Contesté, le projet de loi Climat et résilience est en discussion à l’Assemblée pour trois semaines. Issu pour partie des propositions de la convention citoyenne pour le climat, le texte a fait l’objet de plus de 7000 amendements. Le débat promet d’être animé.

Le projet de loi « portant Lutte contre le dérèglement climatique et renforcement de la résilience face à ses effets » a entamé son examen en séance publique à l’Assemblée le 29 mars dernier. Après un passage en commission, puis devant le Conseil économique social et environnemental, le projet de loi comporte pas moins de 69 articles et six titres : se déplacer, se nourrir, se loger, consommer, produire et travailler, renforcer la protection judiciaire de l’environnement. Il est issu des 149 propositions citoyennes et vise à régir de nombreux aspects de la vie quotidienne des Français. On trouve dans ce texte des mesures touchant aussi bien à l’interdiction de certaines lignes intérieures d’avions, l’artificialisation des terres, la réglementation de la publicité, la lutte contre les passoires thermiques, le développement du vrac dans les grandes surfaces, l’instauration d’une « écotaxe » régionale… Pour la première séance publique, devant peu de députés, Barbara Pompili a défendu un texte de « bon sens ». Elle a toutefois admis que « face à l’urgence climatique, l’objectif est aussi simple que le chemin est complexe ». « La société à laquelle nous aspirons est tout sauf un monde de privations, est tout sauf un retour en arrière » a déclaré à la tribune la ministre.

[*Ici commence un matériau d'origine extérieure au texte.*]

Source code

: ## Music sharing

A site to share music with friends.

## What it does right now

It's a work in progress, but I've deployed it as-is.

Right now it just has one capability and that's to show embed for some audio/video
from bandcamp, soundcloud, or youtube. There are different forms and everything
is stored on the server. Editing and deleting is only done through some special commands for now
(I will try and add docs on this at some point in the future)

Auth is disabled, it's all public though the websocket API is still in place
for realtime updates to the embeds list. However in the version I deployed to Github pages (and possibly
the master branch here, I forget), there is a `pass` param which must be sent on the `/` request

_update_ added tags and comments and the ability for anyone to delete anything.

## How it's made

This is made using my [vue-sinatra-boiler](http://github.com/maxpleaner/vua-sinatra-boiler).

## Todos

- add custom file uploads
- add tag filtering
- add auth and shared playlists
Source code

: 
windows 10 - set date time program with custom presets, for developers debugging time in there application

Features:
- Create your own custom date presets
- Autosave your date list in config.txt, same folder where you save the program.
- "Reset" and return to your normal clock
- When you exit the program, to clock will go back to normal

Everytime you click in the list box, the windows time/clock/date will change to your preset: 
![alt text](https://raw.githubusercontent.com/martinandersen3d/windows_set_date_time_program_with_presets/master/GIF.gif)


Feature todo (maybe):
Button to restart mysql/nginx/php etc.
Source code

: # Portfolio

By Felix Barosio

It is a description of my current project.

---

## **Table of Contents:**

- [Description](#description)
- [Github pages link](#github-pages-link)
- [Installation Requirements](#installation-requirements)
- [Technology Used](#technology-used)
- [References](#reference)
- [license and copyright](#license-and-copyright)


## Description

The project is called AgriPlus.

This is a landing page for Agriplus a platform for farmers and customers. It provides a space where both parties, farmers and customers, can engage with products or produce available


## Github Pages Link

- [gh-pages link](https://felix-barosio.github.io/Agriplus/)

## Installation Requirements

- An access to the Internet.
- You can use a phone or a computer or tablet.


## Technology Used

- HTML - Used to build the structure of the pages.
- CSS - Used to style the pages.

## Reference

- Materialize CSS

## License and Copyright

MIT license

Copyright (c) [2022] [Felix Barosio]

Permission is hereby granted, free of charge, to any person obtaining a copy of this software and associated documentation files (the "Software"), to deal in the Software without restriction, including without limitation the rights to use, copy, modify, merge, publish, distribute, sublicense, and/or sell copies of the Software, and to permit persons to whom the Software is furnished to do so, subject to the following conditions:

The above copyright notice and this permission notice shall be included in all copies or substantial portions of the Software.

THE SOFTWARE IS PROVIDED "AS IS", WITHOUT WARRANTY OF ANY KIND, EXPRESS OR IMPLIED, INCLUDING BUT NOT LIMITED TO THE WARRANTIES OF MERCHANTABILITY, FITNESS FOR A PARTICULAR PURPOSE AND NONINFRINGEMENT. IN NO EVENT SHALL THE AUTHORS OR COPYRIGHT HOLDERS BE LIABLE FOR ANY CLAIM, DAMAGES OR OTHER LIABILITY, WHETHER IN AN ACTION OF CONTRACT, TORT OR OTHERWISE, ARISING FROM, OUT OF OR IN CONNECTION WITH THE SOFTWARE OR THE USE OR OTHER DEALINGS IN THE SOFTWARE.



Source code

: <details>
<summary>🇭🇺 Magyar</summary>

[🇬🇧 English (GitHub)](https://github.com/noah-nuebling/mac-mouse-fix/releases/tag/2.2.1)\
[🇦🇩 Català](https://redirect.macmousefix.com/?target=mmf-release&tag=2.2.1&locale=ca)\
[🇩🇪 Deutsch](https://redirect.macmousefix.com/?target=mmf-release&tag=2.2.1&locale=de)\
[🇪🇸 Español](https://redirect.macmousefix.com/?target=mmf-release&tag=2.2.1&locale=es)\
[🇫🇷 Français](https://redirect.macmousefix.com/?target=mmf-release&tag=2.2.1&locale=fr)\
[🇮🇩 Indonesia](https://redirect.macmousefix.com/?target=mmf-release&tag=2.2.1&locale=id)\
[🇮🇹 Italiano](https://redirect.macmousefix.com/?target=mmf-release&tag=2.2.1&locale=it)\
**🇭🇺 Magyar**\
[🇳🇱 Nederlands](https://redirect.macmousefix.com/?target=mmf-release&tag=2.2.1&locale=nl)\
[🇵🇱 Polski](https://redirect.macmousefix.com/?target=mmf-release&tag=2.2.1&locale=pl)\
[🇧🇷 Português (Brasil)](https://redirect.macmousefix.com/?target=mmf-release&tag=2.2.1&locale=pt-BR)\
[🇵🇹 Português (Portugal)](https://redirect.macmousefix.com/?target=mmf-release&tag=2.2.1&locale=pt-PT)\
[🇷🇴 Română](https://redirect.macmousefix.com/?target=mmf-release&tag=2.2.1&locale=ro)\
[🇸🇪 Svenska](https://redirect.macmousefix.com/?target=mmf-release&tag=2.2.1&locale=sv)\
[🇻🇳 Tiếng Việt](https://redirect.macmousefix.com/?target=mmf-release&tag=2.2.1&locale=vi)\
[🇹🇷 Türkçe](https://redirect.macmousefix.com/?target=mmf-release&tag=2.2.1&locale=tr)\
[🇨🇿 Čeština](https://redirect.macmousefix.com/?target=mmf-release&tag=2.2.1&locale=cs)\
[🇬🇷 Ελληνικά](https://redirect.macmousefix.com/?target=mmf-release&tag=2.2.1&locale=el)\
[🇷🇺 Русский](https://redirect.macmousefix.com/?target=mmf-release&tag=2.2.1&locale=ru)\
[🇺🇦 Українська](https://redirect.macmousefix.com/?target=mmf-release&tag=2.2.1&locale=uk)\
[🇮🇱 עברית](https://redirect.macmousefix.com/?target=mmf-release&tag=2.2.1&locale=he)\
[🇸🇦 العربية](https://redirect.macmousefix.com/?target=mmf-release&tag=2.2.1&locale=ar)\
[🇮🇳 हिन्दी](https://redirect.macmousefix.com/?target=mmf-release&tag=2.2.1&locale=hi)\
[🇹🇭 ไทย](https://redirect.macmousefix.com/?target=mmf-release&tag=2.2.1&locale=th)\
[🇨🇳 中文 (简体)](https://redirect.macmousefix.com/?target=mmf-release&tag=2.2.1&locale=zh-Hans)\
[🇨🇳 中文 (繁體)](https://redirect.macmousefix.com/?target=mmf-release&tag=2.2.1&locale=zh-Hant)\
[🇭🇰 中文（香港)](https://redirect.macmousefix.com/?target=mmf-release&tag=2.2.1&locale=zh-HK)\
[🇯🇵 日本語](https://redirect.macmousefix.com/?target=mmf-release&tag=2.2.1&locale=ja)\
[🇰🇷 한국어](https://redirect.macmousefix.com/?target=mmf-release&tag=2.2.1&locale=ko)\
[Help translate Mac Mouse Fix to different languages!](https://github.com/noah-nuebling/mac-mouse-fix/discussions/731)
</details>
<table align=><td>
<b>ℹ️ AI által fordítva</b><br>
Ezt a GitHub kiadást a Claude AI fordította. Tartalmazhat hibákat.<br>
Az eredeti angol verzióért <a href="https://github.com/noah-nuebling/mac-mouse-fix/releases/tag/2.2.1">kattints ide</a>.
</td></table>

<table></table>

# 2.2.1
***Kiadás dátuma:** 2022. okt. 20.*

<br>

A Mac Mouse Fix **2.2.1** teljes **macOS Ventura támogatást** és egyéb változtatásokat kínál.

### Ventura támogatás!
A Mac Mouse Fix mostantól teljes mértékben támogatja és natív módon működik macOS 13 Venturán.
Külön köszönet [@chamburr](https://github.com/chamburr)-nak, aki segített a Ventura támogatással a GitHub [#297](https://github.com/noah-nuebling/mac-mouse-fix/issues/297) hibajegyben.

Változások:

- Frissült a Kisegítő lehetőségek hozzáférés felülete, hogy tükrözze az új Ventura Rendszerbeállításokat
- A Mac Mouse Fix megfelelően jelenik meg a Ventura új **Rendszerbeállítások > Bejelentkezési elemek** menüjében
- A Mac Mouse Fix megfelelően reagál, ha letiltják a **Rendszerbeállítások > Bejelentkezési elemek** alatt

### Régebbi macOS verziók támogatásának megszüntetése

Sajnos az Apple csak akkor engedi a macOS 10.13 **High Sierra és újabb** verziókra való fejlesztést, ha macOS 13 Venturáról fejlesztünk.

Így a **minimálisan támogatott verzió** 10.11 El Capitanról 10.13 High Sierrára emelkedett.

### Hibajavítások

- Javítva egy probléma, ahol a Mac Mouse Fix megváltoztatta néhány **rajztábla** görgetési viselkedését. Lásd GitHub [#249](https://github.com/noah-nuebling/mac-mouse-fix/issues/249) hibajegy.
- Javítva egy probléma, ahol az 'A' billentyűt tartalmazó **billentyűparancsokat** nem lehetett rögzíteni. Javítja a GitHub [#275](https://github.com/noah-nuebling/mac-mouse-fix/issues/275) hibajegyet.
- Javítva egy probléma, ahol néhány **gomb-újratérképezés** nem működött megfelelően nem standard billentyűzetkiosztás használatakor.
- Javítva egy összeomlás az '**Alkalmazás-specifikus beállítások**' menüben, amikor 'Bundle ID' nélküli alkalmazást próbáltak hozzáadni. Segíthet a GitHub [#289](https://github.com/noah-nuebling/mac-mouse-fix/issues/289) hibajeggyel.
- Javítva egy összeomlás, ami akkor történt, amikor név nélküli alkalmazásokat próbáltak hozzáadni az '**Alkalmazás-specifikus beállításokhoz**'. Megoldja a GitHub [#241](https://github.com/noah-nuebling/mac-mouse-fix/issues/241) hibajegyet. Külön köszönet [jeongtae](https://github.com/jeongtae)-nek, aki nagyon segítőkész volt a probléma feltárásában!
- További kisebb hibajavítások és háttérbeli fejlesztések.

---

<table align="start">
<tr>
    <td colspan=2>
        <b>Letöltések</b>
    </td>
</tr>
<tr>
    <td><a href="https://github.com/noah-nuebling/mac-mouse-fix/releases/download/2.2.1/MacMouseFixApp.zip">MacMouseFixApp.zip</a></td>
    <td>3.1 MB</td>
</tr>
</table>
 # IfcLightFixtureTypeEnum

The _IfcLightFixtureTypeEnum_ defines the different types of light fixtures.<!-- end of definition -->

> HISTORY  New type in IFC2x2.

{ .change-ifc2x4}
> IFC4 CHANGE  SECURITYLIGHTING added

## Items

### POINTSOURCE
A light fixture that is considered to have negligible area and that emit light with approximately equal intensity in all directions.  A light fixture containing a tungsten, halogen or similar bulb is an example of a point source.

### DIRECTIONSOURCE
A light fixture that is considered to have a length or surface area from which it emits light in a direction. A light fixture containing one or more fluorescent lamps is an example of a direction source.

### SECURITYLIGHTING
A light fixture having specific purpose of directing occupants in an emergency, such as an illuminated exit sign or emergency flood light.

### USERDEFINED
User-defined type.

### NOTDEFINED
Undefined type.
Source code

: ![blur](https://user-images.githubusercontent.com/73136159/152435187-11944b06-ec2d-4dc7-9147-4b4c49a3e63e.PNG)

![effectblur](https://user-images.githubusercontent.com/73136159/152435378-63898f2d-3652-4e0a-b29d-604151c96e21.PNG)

Si le gouvernement par la voix de sa ministre parle d’un texte « équilibré », les oppositions sont nombreuses et cherchent à se faire entendre. D’abord dans la rue. Le dimanche précédant le début de la discussion, de nombreuses manifestations et « Marches pour le climat »se sont tenues dans toute la France à l’appel de 650 organisations aux cris de « Pour une vraie loi climat Stop au blabla ». Les quelques 110 000 manifestants (selon les organisateurs) ont alors exhorté les parlementaires à adopter « une vraie loi climat ». En février, le Haut conseil pour le climat avait pour sa part exprimé un avis très critique parlant « d’un manque d’ambition sur la portée, le périmètre ou le calendrier » des mesures du texte, appelant le Parlement à aller plus loin si l’on voulait que notre pays puisse respecter ses objectifs climatiques.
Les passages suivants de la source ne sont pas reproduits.